The local kid tore up single AL ball in 1973. He was 19 years old in 1974 when he was assigned to Birmingham of AA. He batted .361 there with 11 homers and 33 stolen bases while posting an eye popping .976 OPS.
The A’s at the major league level were the two time defending World Champs, but they found room for 19 year old Washington on the big league roster. And unlike his unrelated namesake Herb Washington, whose role it was to be a pinch runner and never take the field or bat, CLAUDELL Washington could play. He appeared in 73 games and did not embarrass himself, batting .285 with a .702 OPS. He didn’t homer but he tripled 5 times.
That October, the 19 year old was in the post season. He started Game 2 of the ALCS and singled and scored against Baltimore’s Dave McNally.
He appeared in all 5 World Series games against the Los Angeles Dodgers. In game 4, he reached base 3 times and scored, helping the A’s win 5-2. He also got a hit in the Game 5 clincher.
By 19 years old, he was a World Series champion.
In 1975, the 20 year old batted .308, stole 40 bases, hit 10 homers and was named to the All Star team.
His new teammate that year was future Hall of Famer Billy Williams. He was 37 years old and had played 16 years without one single post season game to his name. I always wondered what he thought of Washington checking World Series winner off his to do list before his 20th birthday.

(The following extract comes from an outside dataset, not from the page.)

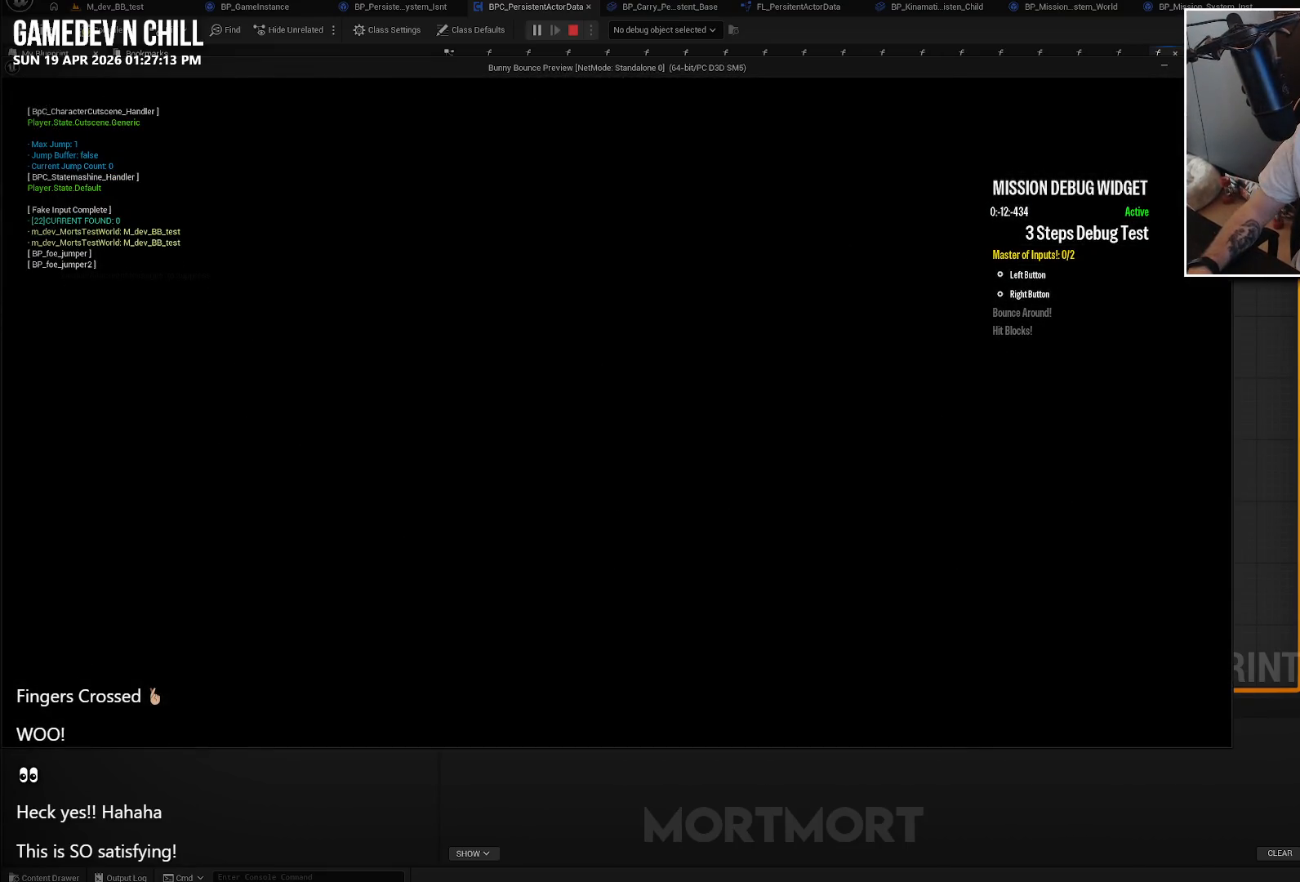
{"buttons": [], "left_stick": "down", "right_stick": "center", "events": [[450, "left_stick", "down"]]}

The A’s won the Division again that year but were swept by Boston.
Washington would play 15 more seasons (17 in all) and bounce from team to team. He had some incredible highs, such as being a major part of the 1982 Braves playoff run and being named to his second All Star team. He had some lows, like being named in the Pittsburgh drug trials (which almost seem quaint now.)
By the time he was a New York Yankee in 1988, he was a 33 year old distinguished veteran, being a reliable performer in centerfield between Hall of Famers Rickey Henderson and Dave Winfield.
With the Yankees clinging to a thin hope for the AL East on September 9, 1988, Washington hit a walk off homer in the 9th against the Tigers to win the game. Two days later, he hit a walk off shot in the 18th inning. He became a Yankee fan favorite with those heroics.
Between 1989 and 1990 he went back and forth between the Yankees and the Angels before calling it quits.
Washington played with many Hall of Famers and did so over three decades and accomplished a lot in his 17 year career. But the hard stuff? He got that out of the way early.